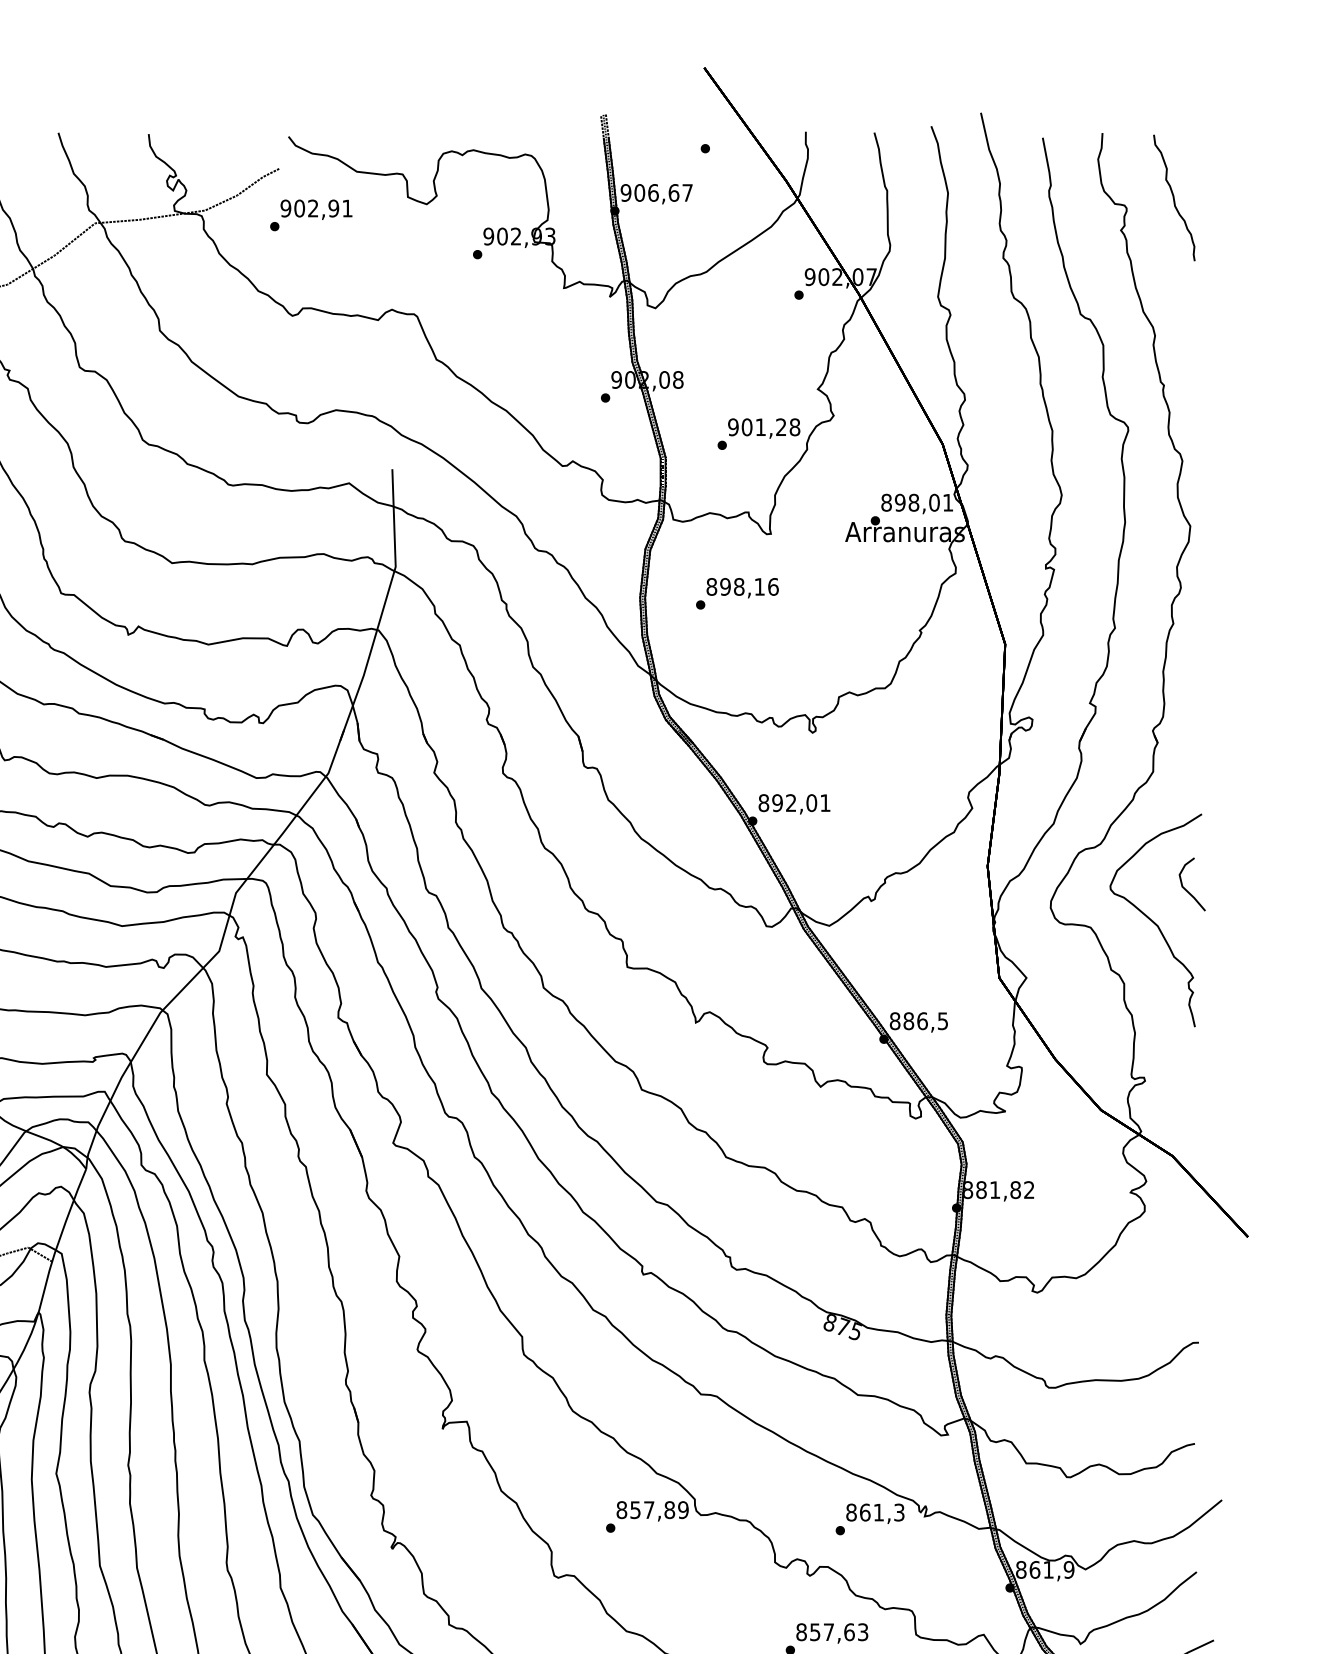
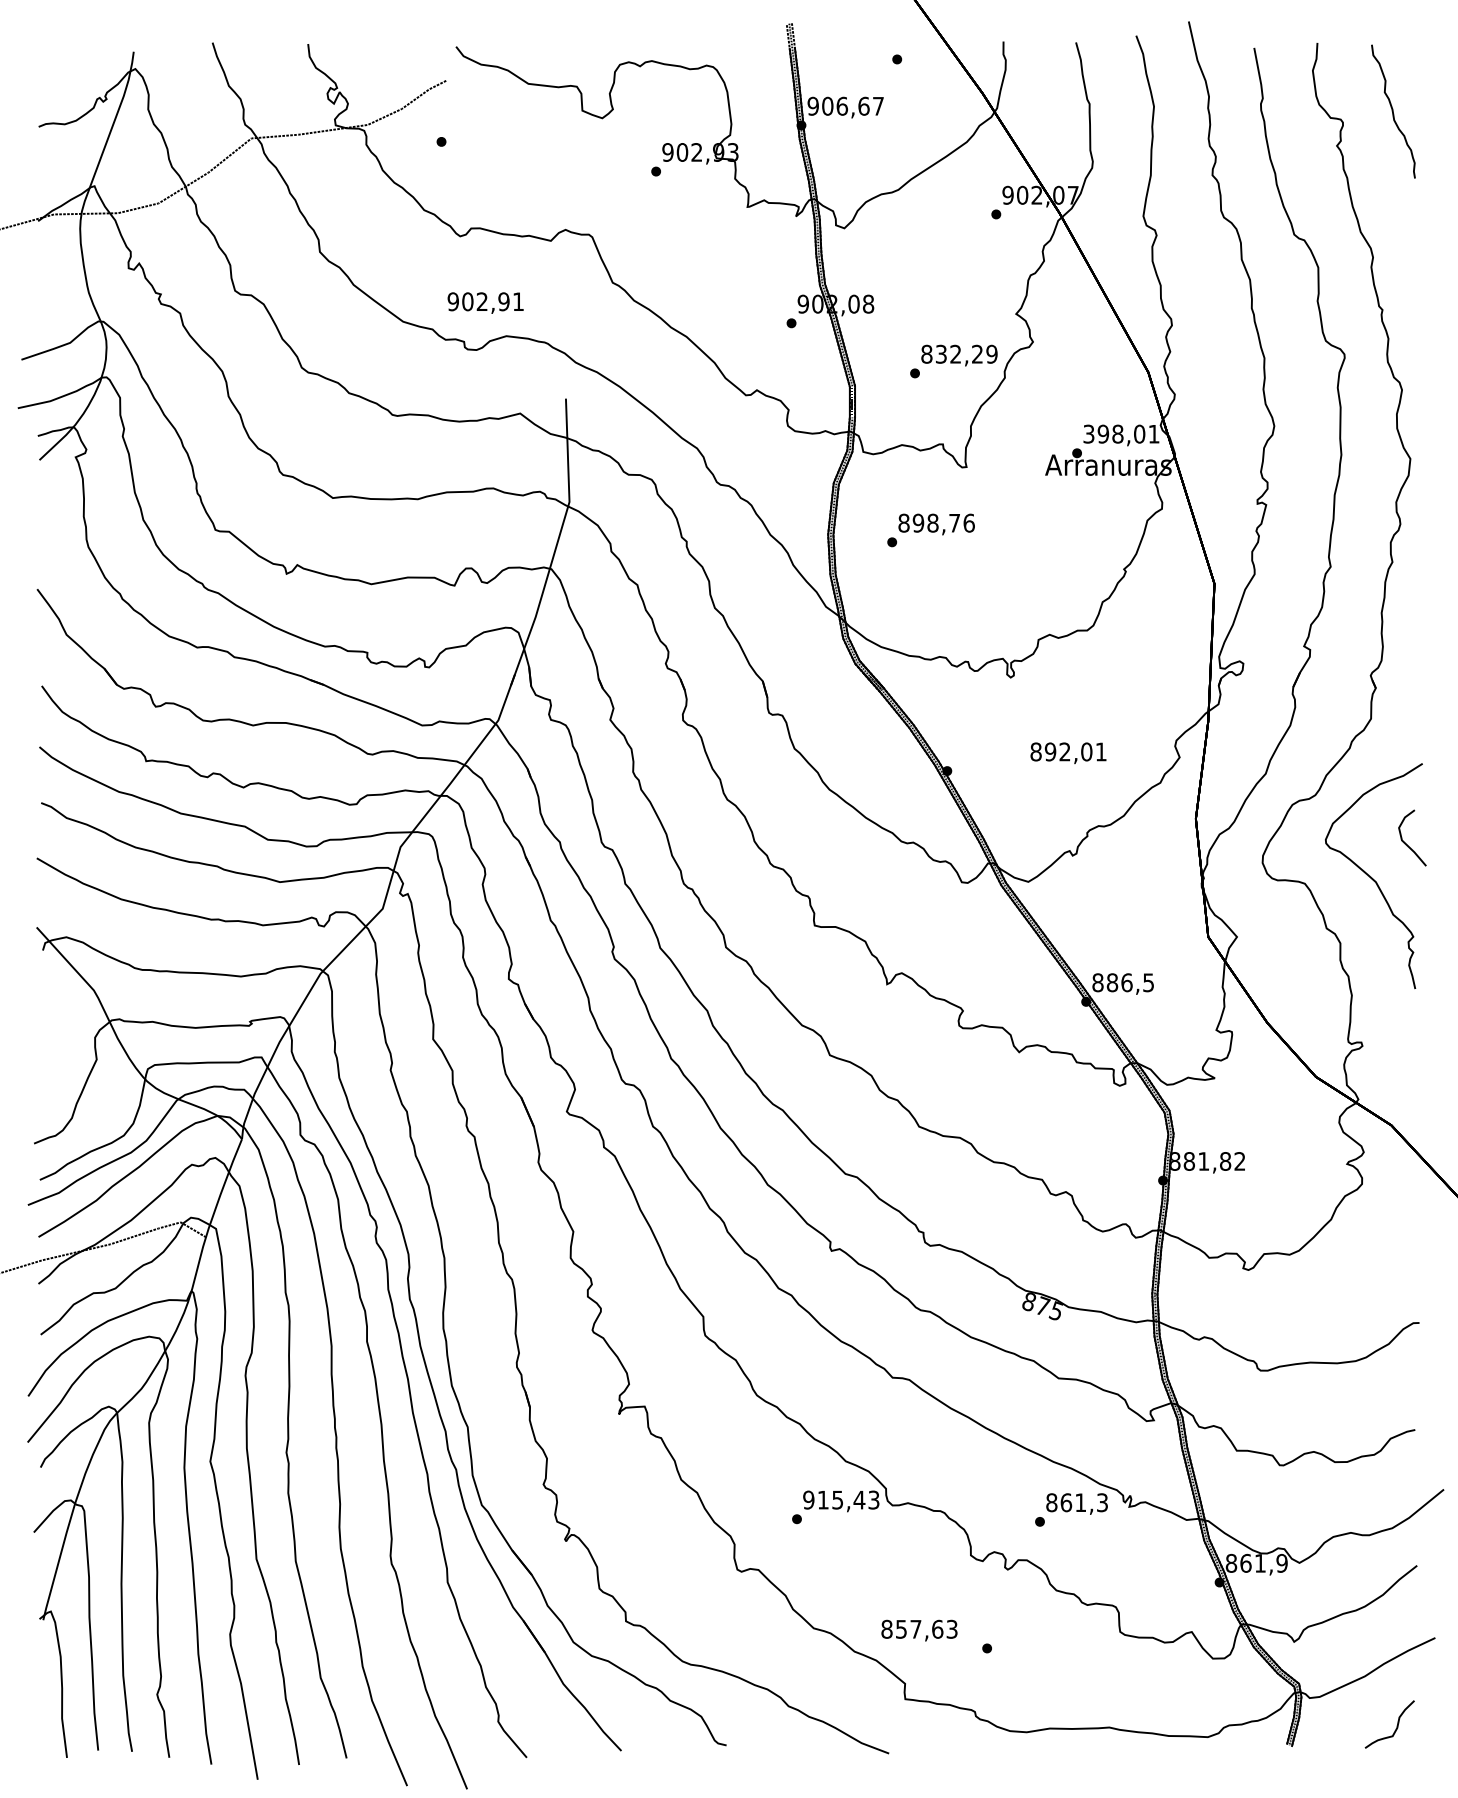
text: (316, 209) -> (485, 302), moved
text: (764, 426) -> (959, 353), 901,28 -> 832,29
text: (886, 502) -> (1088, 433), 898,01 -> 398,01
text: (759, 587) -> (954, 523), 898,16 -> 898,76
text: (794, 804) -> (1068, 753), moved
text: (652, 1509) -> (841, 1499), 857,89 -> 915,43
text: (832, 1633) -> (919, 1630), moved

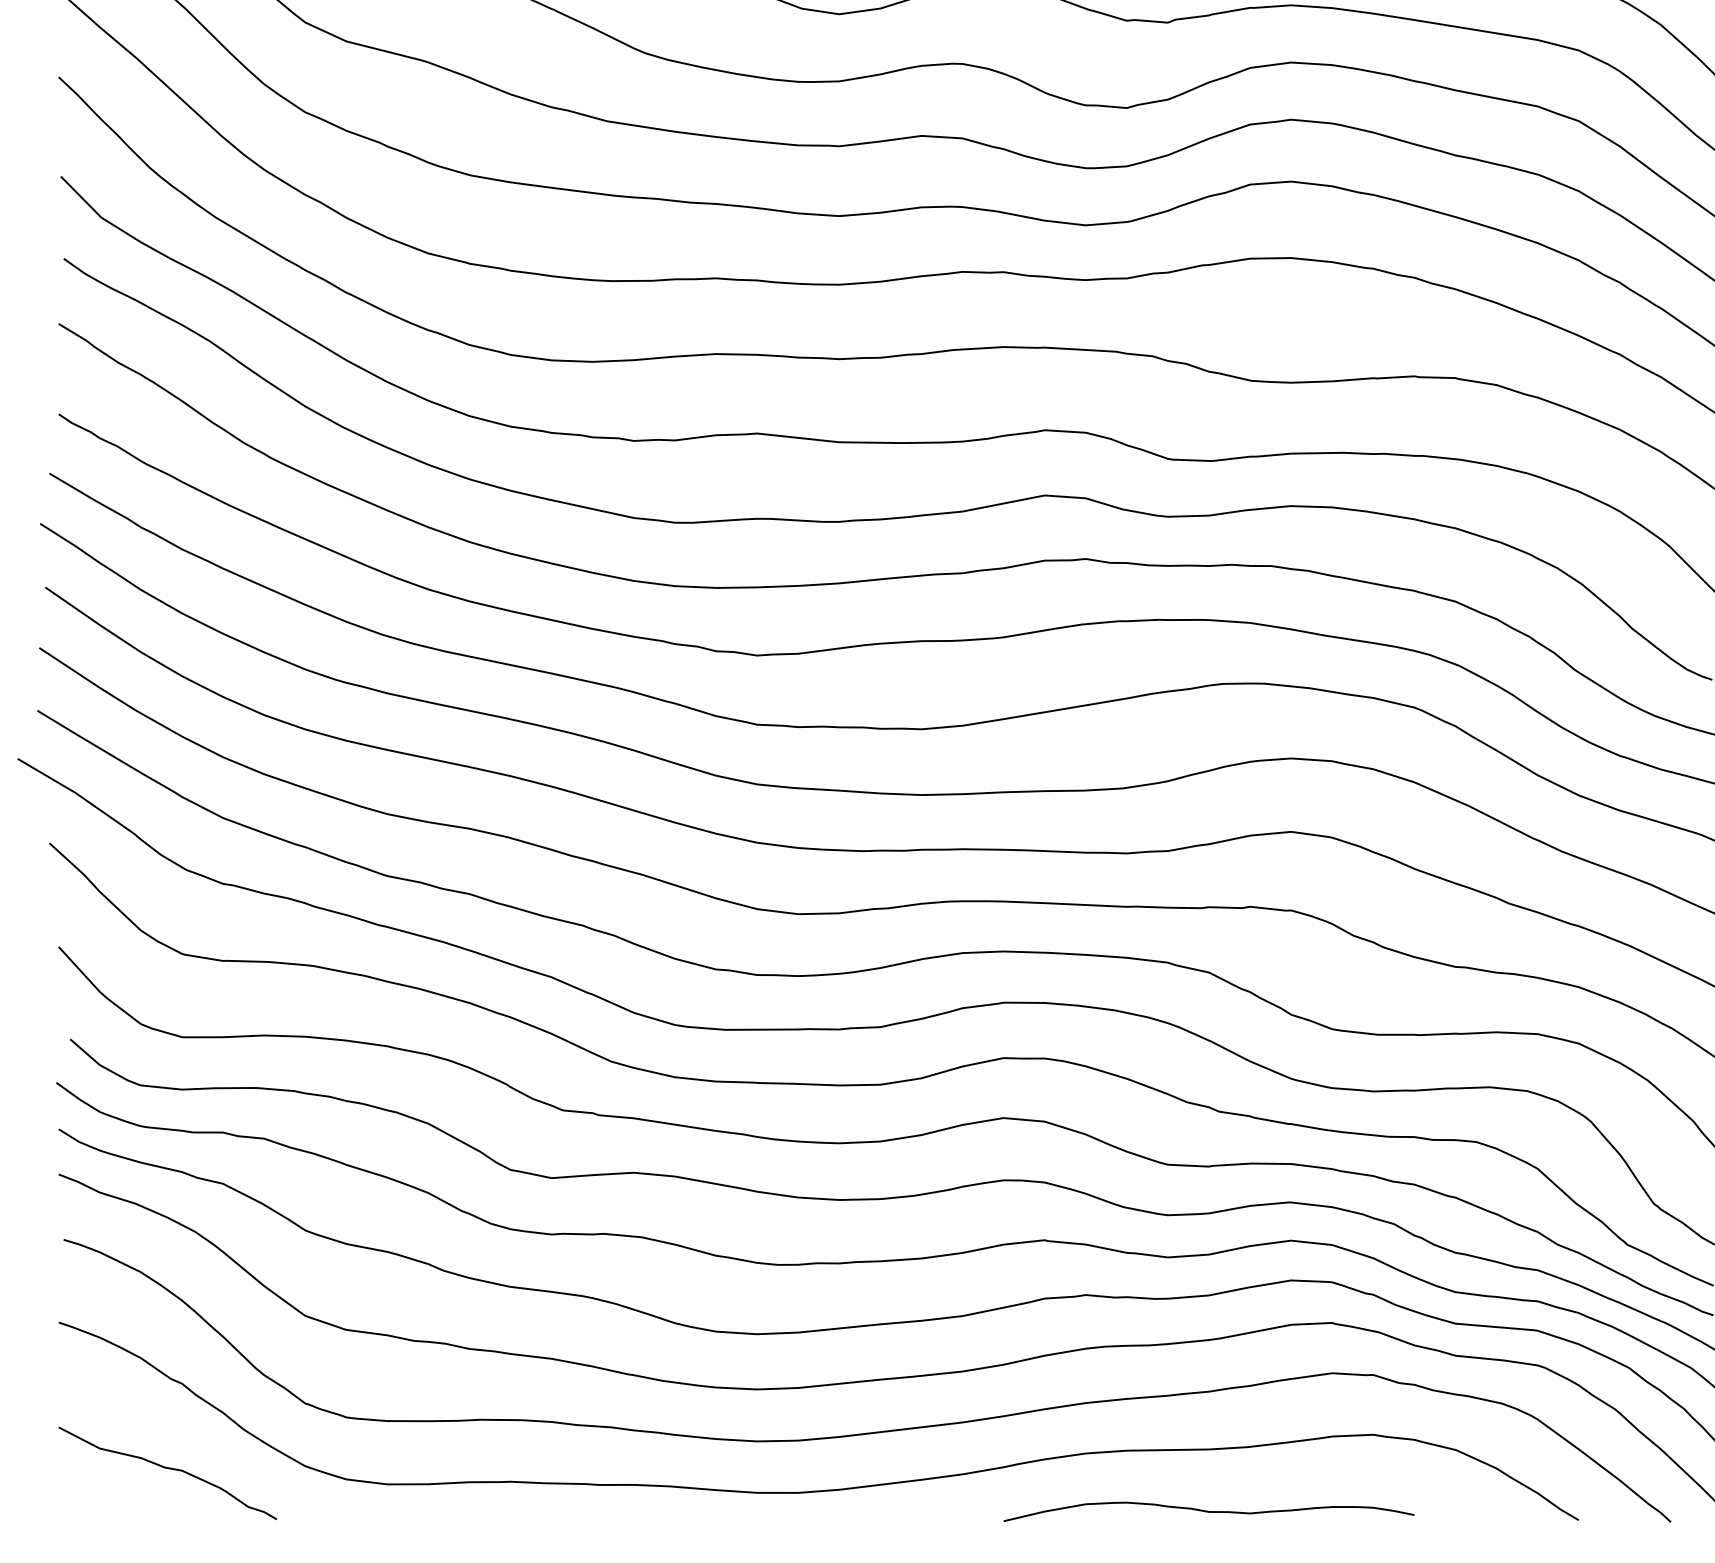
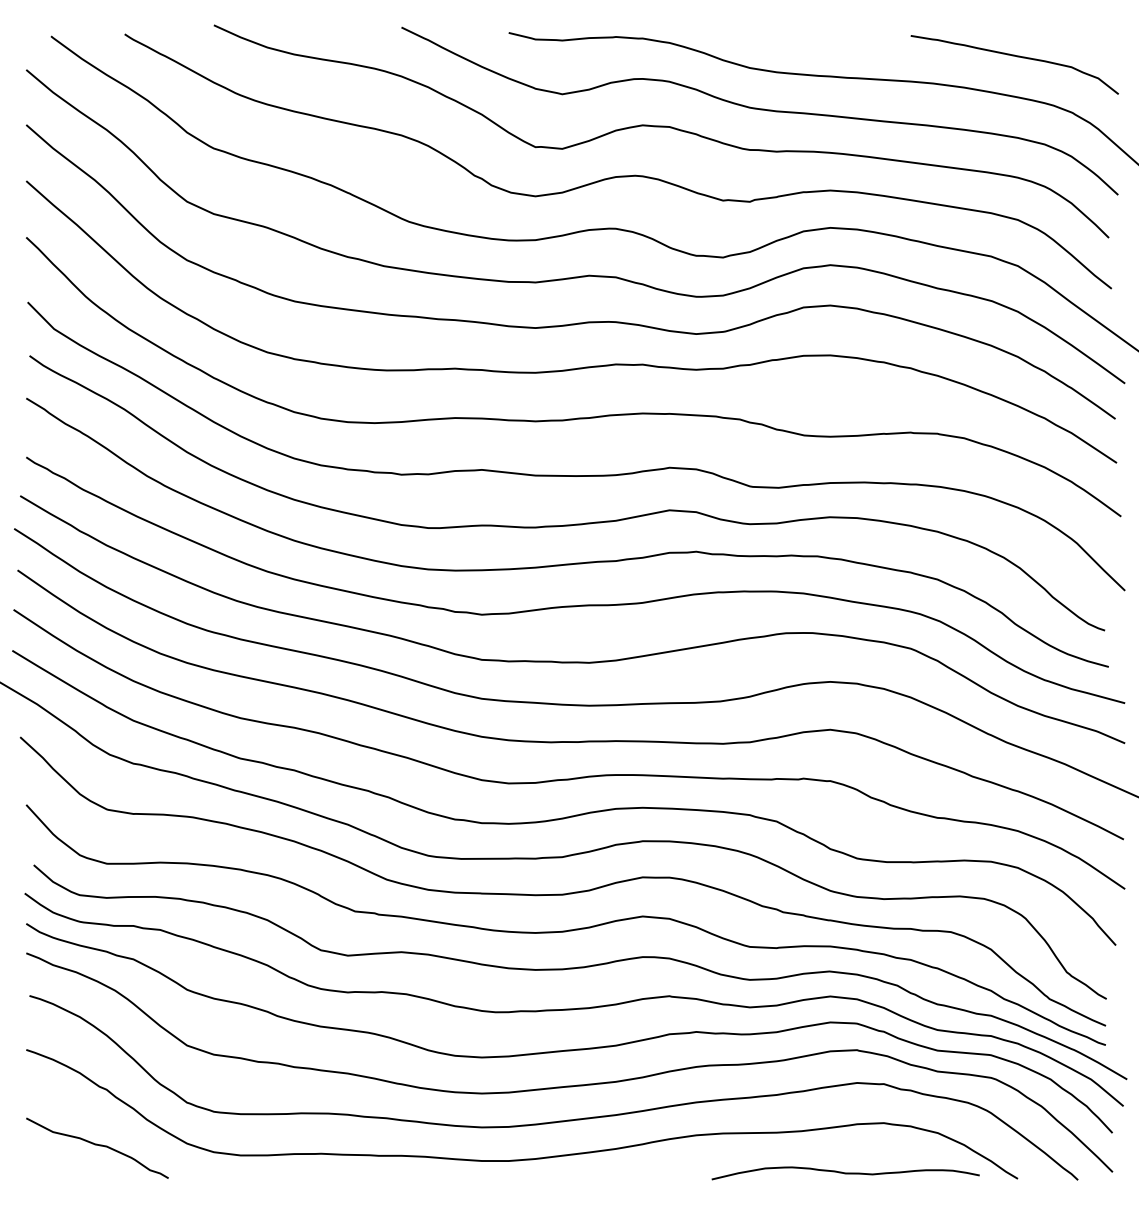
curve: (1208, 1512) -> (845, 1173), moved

Problem to solve >>
Where does the string "text" occur in the data above? Copy every line that holds it.

Answer space >>
text: (316, 209) -> (485, 302), moved
text: (764, 426) -> (959, 353), 901,28 -> 832,29
text: (886, 502) -> (1088, 433), 898,01 -> 398,01
text: (759, 587) -> (954, 523), 898,16 -> 898,76
text: (794, 804) -> (1068, 753), moved
text: (652, 1509) -> (841, 1499), 857,89 -> 915,43
text: (832, 1633) -> (919, 1630), moved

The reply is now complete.